Pictures do not belong in the copy; restate the records below word for word.
^^^^^^^^^^^^^^^^
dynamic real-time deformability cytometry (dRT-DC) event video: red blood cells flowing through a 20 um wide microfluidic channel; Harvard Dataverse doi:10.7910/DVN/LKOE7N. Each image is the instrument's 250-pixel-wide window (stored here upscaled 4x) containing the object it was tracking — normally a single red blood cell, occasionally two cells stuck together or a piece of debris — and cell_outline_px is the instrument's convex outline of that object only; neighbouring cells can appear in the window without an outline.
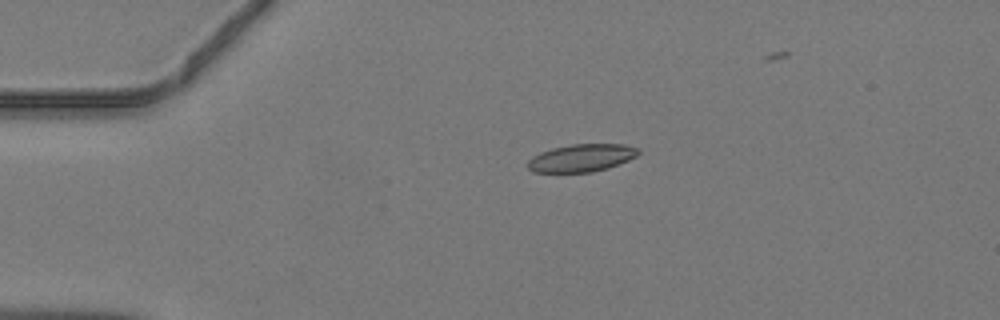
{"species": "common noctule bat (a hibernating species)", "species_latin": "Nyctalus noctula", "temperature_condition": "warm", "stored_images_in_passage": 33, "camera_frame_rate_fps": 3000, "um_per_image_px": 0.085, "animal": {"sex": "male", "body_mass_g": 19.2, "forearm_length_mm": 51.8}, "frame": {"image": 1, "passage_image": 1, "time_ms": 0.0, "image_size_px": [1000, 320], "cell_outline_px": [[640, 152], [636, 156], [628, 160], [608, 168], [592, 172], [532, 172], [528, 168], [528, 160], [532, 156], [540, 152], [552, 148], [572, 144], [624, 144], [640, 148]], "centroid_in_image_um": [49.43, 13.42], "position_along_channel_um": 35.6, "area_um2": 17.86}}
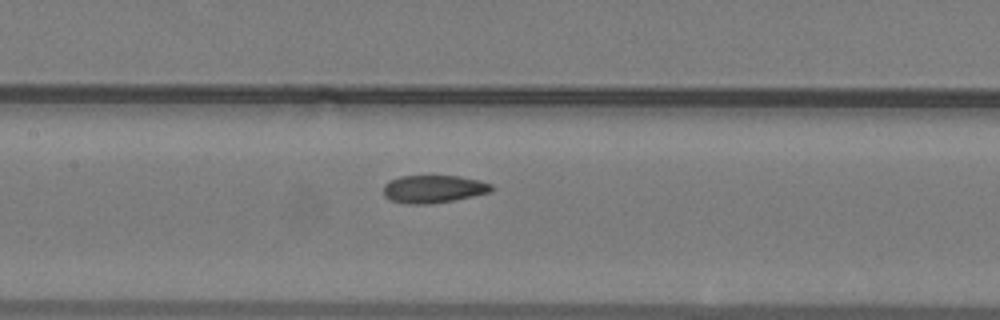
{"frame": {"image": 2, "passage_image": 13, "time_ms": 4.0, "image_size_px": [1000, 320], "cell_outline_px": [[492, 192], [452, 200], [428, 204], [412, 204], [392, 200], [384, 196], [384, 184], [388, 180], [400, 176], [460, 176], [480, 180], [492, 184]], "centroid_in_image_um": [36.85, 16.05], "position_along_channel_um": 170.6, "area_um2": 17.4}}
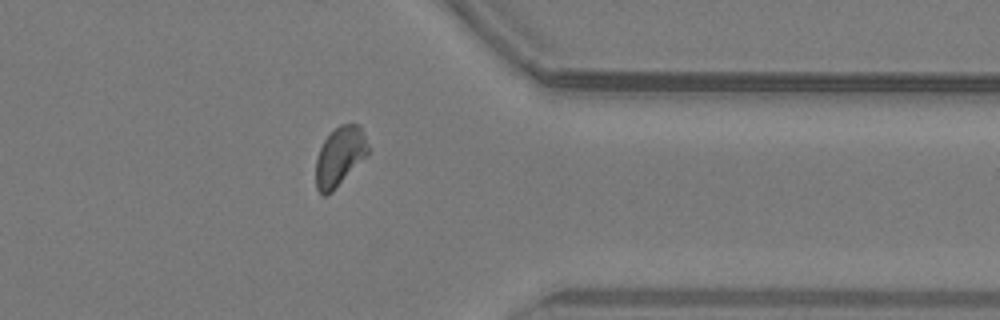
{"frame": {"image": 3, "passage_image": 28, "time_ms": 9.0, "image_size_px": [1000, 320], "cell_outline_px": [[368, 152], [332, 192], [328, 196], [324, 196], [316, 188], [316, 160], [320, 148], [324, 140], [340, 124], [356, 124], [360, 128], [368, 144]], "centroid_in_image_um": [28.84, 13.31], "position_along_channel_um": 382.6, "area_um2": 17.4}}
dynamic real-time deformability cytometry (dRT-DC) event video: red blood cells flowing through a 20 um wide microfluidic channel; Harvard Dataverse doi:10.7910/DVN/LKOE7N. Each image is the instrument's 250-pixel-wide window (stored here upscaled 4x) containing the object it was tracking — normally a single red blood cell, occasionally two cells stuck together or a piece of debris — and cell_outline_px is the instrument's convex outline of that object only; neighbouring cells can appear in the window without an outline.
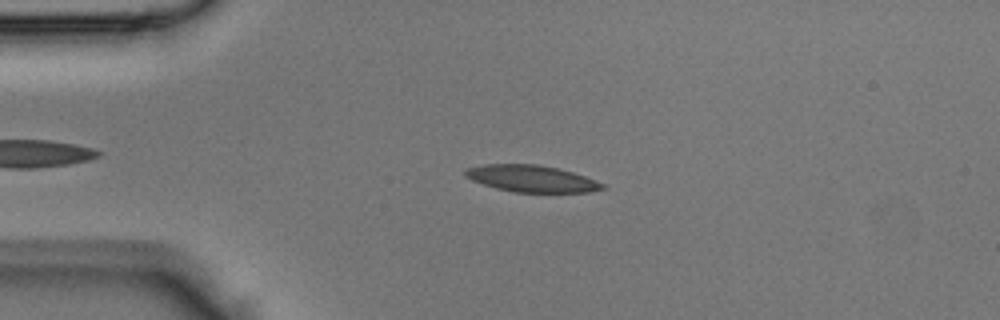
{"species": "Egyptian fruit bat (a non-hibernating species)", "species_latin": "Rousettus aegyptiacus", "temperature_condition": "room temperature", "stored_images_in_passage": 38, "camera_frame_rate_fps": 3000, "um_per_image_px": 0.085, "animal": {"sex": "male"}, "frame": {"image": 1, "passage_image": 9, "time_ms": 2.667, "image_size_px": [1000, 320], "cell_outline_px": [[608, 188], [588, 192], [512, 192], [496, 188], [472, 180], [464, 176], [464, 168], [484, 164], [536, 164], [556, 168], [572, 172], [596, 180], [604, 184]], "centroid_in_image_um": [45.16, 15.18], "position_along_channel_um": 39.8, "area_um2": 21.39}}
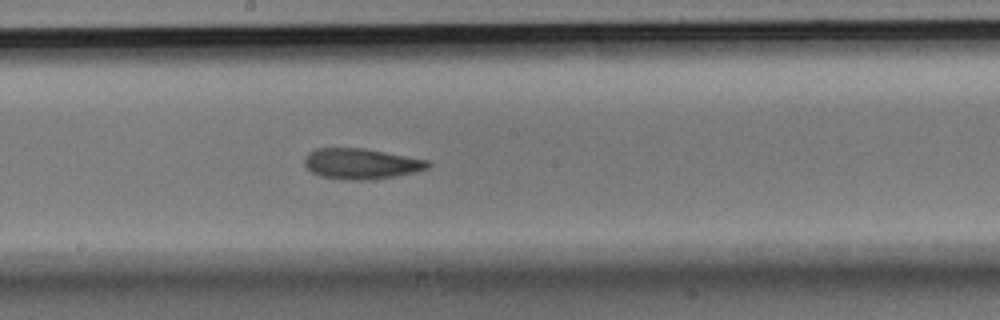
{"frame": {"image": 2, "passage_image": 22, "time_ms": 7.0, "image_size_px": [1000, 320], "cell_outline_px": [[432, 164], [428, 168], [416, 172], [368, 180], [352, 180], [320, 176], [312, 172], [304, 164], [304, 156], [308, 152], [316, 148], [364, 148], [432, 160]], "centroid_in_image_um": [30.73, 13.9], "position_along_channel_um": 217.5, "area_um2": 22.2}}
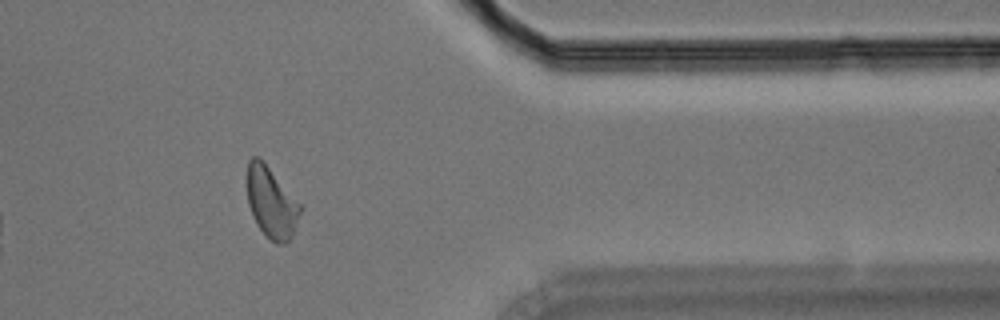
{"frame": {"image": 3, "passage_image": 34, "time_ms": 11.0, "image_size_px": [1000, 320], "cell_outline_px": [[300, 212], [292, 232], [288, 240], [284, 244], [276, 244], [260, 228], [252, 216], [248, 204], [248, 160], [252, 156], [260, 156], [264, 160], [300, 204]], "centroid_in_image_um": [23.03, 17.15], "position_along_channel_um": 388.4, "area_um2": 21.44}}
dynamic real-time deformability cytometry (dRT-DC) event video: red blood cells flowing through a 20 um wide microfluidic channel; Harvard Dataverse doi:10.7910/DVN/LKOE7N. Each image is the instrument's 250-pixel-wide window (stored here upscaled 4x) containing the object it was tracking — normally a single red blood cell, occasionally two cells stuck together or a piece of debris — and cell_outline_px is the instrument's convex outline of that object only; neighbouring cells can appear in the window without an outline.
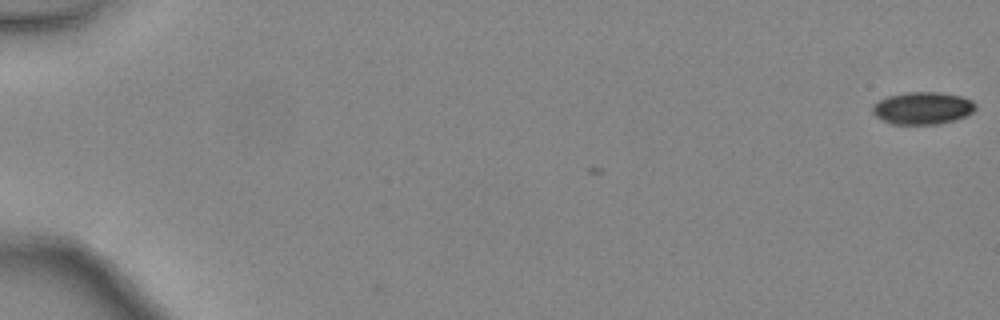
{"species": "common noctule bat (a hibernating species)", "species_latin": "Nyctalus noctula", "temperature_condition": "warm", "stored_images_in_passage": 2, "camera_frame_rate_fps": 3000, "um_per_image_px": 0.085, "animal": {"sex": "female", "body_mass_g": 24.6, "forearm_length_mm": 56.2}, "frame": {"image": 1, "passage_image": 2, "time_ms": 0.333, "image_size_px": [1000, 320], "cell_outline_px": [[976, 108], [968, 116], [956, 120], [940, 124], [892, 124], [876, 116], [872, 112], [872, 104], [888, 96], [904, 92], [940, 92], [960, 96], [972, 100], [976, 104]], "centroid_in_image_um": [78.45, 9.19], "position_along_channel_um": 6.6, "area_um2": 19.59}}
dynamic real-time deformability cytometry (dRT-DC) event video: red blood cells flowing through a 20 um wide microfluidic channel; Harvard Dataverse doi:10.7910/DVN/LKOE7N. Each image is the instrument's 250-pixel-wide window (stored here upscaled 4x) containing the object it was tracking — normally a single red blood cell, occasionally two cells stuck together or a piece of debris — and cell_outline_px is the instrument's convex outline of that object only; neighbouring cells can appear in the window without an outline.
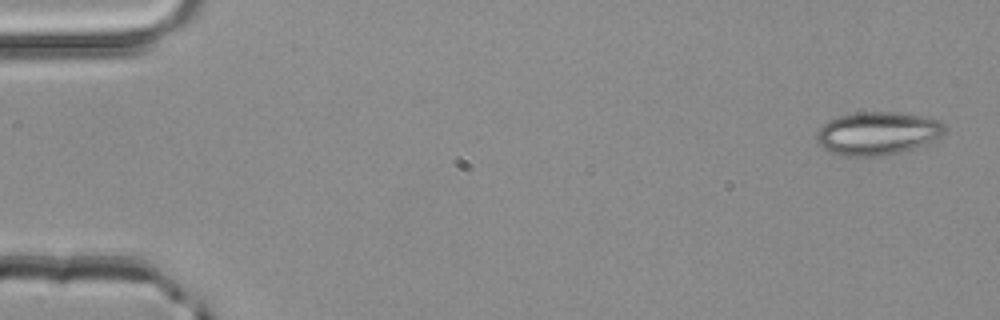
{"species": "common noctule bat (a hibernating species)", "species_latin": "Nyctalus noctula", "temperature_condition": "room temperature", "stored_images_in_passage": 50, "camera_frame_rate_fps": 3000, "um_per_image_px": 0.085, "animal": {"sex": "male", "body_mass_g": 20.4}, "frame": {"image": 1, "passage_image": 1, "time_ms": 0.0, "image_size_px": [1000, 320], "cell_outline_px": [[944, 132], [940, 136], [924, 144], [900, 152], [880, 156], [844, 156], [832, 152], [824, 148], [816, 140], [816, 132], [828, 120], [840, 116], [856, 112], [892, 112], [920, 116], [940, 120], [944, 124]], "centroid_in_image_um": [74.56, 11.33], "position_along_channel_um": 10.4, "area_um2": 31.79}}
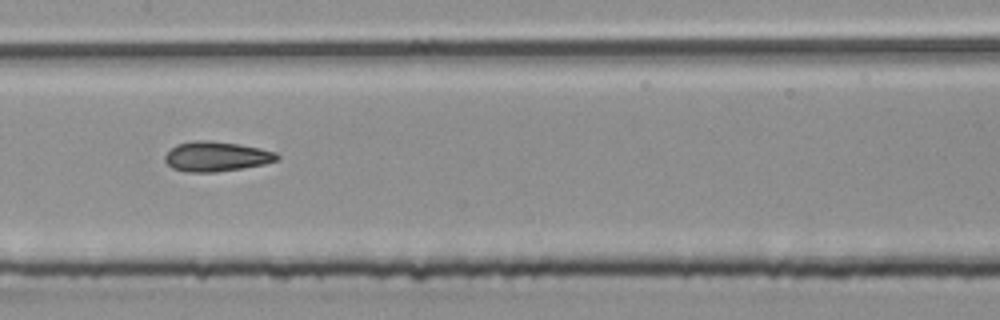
^^^^^^^^^^^^^^^^
## THE SOLUTION
dynamic real-time deformability cytometry (dRT-DC) event video: red blood cells flowing through a 20 um wide microfluidic channel; Harvard Dataverse doi:10.7910/DVN/LKOE7N. Each image is the instrument's 250-pixel-wide window (stored here upscaled 4x) containing the object it was tracking — normally a single red blood cell, occasionally two cells stuck together or a piece of debris — and cell_outline_px is the instrument's convex outline of that object only; neighbouring cells can appear in the window without an outline.
{"species": "common noctule bat (a hibernating species)", "species_latin": "Nyctalus noctula", "temperature_condition": "warm", "stored_images_in_passage": 33, "camera_frame_rate_fps": 3000, "um_per_image_px": 0.085, "animal": {"sex": "male", "body_mass_g": 19.2, "forearm_length_mm": 51.8}, "frame": {"image": 1, "passage_image": 1, "time_ms": 0.0, "image_size_px": [1000, 320], "cell_outline_px": [[640, 152], [636, 156], [628, 160], [608, 168], [592, 172], [532, 172], [528, 168], [528, 160], [532, 156], [540, 152], [552, 148], [572, 144], [624, 144], [640, 148]], "centroid_in_image_um": [49.43, 13.42], "position_along_channel_um": 35.6, "area_um2": 17.86}}
{"frame": {"image": 2, "passage_image": 13, "time_ms": 4.0, "image_size_px": [1000, 320], "cell_outline_px": [[492, 192], [452, 200], [428, 204], [412, 204], [392, 200], [384, 196], [384, 184], [388, 180], [400, 176], [460, 176], [480, 180], [492, 184]], "centroid_in_image_um": [36.85, 16.05], "position_along_channel_um": 170.6, "area_um2": 17.4}}
{"frame": {"image": 3, "passage_image": 28, "time_ms": 9.0, "image_size_px": [1000, 320], "cell_outline_px": [[368, 152], [332, 192], [328, 196], [324, 196], [316, 188], [316, 160], [320, 148], [324, 140], [340, 124], [356, 124], [360, 128], [368, 144]], "centroid_in_image_um": [28.84, 13.31], "position_along_channel_um": 382.6, "area_um2": 17.4}}
dynamic real-time deformability cytometry (dRT-DC) event video: red blood cells flowing through a 20 um wide microfluidic channel; Harvard Dataverse doi:10.7910/DVN/LKOE7N. Each image is the instrument's 250-pixel-wide window (stored here upscaled 4x) containing the object it was tracking — normally a single red blood cell, occasionally two cells stuck together or a piece of debris — and cell_outline_px is the instrument's convex outline of that object only; neighbouring cells can appear in the window without an outline.
{"species": "Egyptian fruit bat (a non-hibernating species)", "species_latin": "Rousettus aegyptiacus", "temperature_condition": "room temperature", "stored_images_in_passage": 38, "camera_frame_rate_fps": 3000, "um_per_image_px": 0.085, "animal": {"sex": "male"}, "frame": {"image": 1, "passage_image": 9, "time_ms": 2.667, "image_size_px": [1000, 320], "cell_outline_px": [[608, 188], [588, 192], [512, 192], [496, 188], [472, 180], [464, 176], [464, 168], [484, 164], [536, 164], [556, 168], [572, 172], [596, 180], [604, 184]], "centroid_in_image_um": [45.16, 15.18], "position_along_channel_um": 39.8, "area_um2": 21.39}}
{"frame": {"image": 2, "passage_image": 22, "time_ms": 7.0, "image_size_px": [1000, 320], "cell_outline_px": [[432, 164], [428, 168], [416, 172], [368, 180], [352, 180], [320, 176], [312, 172], [304, 164], [304, 156], [308, 152], [316, 148], [364, 148], [432, 160]], "centroid_in_image_um": [30.73, 13.9], "position_along_channel_um": 217.5, "area_um2": 22.2}}
{"frame": {"image": 3, "passage_image": 34, "time_ms": 11.0, "image_size_px": [1000, 320], "cell_outline_px": [[300, 212], [292, 232], [288, 240], [284, 244], [276, 244], [260, 228], [252, 216], [248, 204], [248, 160], [252, 156], [260, 156], [264, 160], [300, 204]], "centroid_in_image_um": [23.03, 17.15], "position_along_channel_um": 388.4, "area_um2": 21.44}}
dynamic real-time deformability cytometry (dRT-DC) event video: red blood cells flowing through a 20 um wide microfluidic channel; Harvard Dataverse doi:10.7910/DVN/LKOE7N. Each image is the instrument's 250-pixel-wide window (stored here upscaled 4x) containing the object it was tracking — normally a single red blood cell, occasionally two cells stuck together or a piece of debris — and cell_outline_px is the instrument's convex outline of that object only; neighbouring cells can appear in the window without an outline.
{"species": "common noctule bat (a hibernating species)", "species_latin": "Nyctalus noctula", "temperature_condition": "warm", "stored_images_in_passage": 2, "camera_frame_rate_fps": 3000, "um_per_image_px": 0.085, "animal": {"sex": "female", "body_mass_g": 24.6, "forearm_length_mm": 56.2}, "frame": {"image": 1, "passage_image": 2, "time_ms": 0.333, "image_size_px": [1000, 320], "cell_outline_px": [[976, 108], [968, 116], [956, 120], [940, 124], [892, 124], [876, 116], [872, 112], [872, 104], [888, 96], [904, 92], [940, 92], [960, 96], [972, 100], [976, 104]], "centroid_in_image_um": [78.45, 9.19], "position_along_channel_um": 6.6, "area_um2": 19.59}}
dynamic real-time deformability cytometry (dRT-DC) event video: red blood cells flowing through a 20 um wide microfluidic channel; Harvard Dataverse doi:10.7910/DVN/LKOE7N. Each image is the instrument's 250-pixel-wide window (stored here upscaled 4x) containing the object it was tracking — normally a single red blood cell, occasionally two cells stuck together or a piece of debris — and cell_outline_px is the instrument's convex outline of that object only; neighbouring cells can appear in the window without an outline.
{"species": "common noctule bat (a hibernating species)", "species_latin": "Nyctalus noctula", "temperature_condition": "room temperature", "stored_images_in_passage": 50, "camera_frame_rate_fps": 3000, "um_per_image_px": 0.085, "animal": {"sex": "male", "body_mass_g": 20.4}, "frame": {"image": 1, "passage_image": 1, "time_ms": 0.0, "image_size_px": [1000, 320], "cell_outline_px": [[944, 132], [940, 136], [924, 144], [900, 152], [880, 156], [844, 156], [832, 152], [824, 148], [816, 140], [816, 132], [828, 120], [840, 116], [856, 112], [892, 112], [920, 116], [940, 120], [944, 124]], "centroid_in_image_um": [74.56, 11.33], "position_along_channel_um": 10.4, "area_um2": 31.79}}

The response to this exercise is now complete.